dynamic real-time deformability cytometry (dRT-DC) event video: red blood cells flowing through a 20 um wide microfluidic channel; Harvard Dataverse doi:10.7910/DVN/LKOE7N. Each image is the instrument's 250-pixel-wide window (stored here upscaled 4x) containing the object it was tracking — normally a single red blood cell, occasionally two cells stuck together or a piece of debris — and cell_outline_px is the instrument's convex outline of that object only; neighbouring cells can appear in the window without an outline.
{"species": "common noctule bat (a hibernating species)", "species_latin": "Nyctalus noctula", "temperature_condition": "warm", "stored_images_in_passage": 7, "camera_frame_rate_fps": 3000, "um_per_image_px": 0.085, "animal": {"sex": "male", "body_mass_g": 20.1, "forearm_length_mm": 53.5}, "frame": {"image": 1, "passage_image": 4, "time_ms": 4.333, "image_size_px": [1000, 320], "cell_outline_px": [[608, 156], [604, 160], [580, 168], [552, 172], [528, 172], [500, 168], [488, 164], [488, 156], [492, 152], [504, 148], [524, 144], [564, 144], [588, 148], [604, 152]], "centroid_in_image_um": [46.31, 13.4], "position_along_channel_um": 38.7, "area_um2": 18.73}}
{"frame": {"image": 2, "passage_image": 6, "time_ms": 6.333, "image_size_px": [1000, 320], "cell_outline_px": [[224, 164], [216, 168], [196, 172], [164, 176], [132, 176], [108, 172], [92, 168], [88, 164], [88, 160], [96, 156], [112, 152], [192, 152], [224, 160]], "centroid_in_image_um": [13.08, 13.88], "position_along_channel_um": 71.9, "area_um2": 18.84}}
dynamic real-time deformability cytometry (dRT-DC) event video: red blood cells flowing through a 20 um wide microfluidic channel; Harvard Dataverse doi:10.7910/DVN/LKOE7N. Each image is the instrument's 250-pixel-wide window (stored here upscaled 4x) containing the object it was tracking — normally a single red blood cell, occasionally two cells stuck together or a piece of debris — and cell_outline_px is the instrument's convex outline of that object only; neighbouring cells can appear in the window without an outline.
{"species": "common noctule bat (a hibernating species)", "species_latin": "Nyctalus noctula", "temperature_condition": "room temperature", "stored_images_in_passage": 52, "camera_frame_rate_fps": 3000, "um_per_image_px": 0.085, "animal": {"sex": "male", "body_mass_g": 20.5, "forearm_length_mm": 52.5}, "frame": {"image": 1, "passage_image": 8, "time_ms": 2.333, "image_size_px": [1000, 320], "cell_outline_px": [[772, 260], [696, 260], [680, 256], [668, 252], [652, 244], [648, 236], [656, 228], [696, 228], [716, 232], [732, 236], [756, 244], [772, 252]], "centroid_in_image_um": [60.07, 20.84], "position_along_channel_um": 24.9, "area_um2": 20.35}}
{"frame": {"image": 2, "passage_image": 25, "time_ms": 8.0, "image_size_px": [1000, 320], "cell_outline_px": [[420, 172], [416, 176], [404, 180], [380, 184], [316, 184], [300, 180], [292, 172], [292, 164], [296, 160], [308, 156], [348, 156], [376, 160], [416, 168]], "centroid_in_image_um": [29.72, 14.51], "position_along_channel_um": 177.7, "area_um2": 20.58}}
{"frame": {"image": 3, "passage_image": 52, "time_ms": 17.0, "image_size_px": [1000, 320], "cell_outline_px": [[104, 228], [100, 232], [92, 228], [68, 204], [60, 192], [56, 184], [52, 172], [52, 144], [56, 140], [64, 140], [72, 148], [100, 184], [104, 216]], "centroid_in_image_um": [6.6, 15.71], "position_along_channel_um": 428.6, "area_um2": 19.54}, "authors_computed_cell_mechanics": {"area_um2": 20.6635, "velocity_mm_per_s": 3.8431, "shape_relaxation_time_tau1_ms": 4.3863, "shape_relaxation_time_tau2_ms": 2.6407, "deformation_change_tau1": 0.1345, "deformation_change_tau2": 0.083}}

*Required task*.
Copy out the full listing exactly.

*Correct output*.
dynamic real-time deformability cytometry (dRT-DC) event video: red blood cells flowing through a 20 um wide microfluidic channel; Harvard Dataverse doi:10.7910/DVN/LKOE7N. Each image is the instrument's 250-pixel-wide window (stored here upscaled 4x) containing the object it was tracking — normally a single red blood cell, occasionally two cells stuck together or a piece of debris — and cell_outline_px is the instrument's convex outline of that object only; neighbouring cells can appear in the window without an outline.
{"species": "common noctule bat (a hibernating species)", "species_latin": "Nyctalus noctula", "temperature_condition": "warm", "stored_images_in_passage": 7, "camera_frame_rate_fps": 3000, "um_per_image_px": 0.085, "animal": {"sex": "male", "body_mass_g": 20.1, "forearm_length_mm": 53.5}, "frame": {"image": 1, "passage_image": 4, "time_ms": 4.333, "image_size_px": [1000, 320], "cell_outline_px": [[608, 156], [604, 160], [580, 168], [552, 172], [528, 172], [500, 168], [488, 164], [488, 156], [492, 152], [504, 148], [524, 144], [564, 144], [588, 148], [604, 152]], "centroid_in_image_um": [46.31, 13.4], "position_along_channel_um": 38.7, "area_um2": 18.73}}
{"frame": {"image": 2, "passage_image": 6, "time_ms": 6.333, "image_size_px": [1000, 320], "cell_outline_px": [[224, 164], [216, 168], [196, 172], [164, 176], [132, 176], [108, 172], [92, 168], [88, 164], [88, 160], [96, 156], [112, 152], [192, 152], [224, 160]], "centroid_in_image_um": [13.08, 13.88], "position_along_channel_um": 71.9, "area_um2": 18.84}}
dynamic real-time deformability cytometry (dRT-DC) event video: red blood cells flowing through a 20 um wide microfluidic channel; Harvard Dataverse doi:10.7910/DVN/LKOE7N. Each image is the instrument's 250-pixel-wide window (stored here upscaled 4x) containing the object it was tracking — normally a single red blood cell, occasionally two cells stuck together or a piece of debris — and cell_outline_px is the instrument's convex outline of that object only; neighbouring cells can appear in the window without an outline.
{"species": "common noctule bat (a hibernating species)", "species_latin": "Nyctalus noctula", "temperature_condition": "room temperature", "stored_images_in_passage": 52, "camera_frame_rate_fps": 3000, "um_per_image_px": 0.085, "animal": {"sex": "male", "body_mass_g": 20.5, "forearm_length_mm": 52.5}, "frame": {"image": 1, "passage_image": 8, "time_ms": 2.333, "image_size_px": [1000, 320], "cell_outline_px": [[772, 260], [696, 260], [680, 256], [668, 252], [652, 244], [648, 236], [656, 228], [696, 228], [716, 232], [732, 236], [756, 244], [772, 252]], "centroid_in_image_um": [60.07, 20.84], "position_along_channel_um": 24.9, "area_um2": 20.35}}
{"frame": {"image": 2, "passage_image": 25, "time_ms": 8.0, "image_size_px": [1000, 320], "cell_outline_px": [[420, 172], [416, 176], [404, 180], [380, 184], [316, 184], [300, 180], [292, 172], [292, 164], [296, 160], [308, 156], [348, 156], [376, 160], [416, 168]], "centroid_in_image_um": [29.72, 14.51], "position_along_channel_um": 177.7, "area_um2": 20.58}}
{"frame": {"image": 3, "passage_image": 52, "time_ms": 17.0, "image_size_px": [1000, 320], "cell_outline_px": [[104, 228], [100, 232], [92, 228], [68, 204], [60, 192], [56, 184], [52, 172], [52, 144], [56, 140], [64, 140], [72, 148], [100, 184], [104, 216]], "centroid_in_image_um": [6.6, 15.71], "position_along_channel_um": 428.6, "area_um2": 19.54}, "authors_computed_cell_mechanics": {"area_um2": 20.6635, "velocity_mm_per_s": 3.8431, "shape_relaxation_time_tau1_ms": 4.3863, "shape_relaxation_time_tau2_ms": 2.6407, "deformation_change_tau1": 0.1345, "deformation_change_tau2": 0.083}}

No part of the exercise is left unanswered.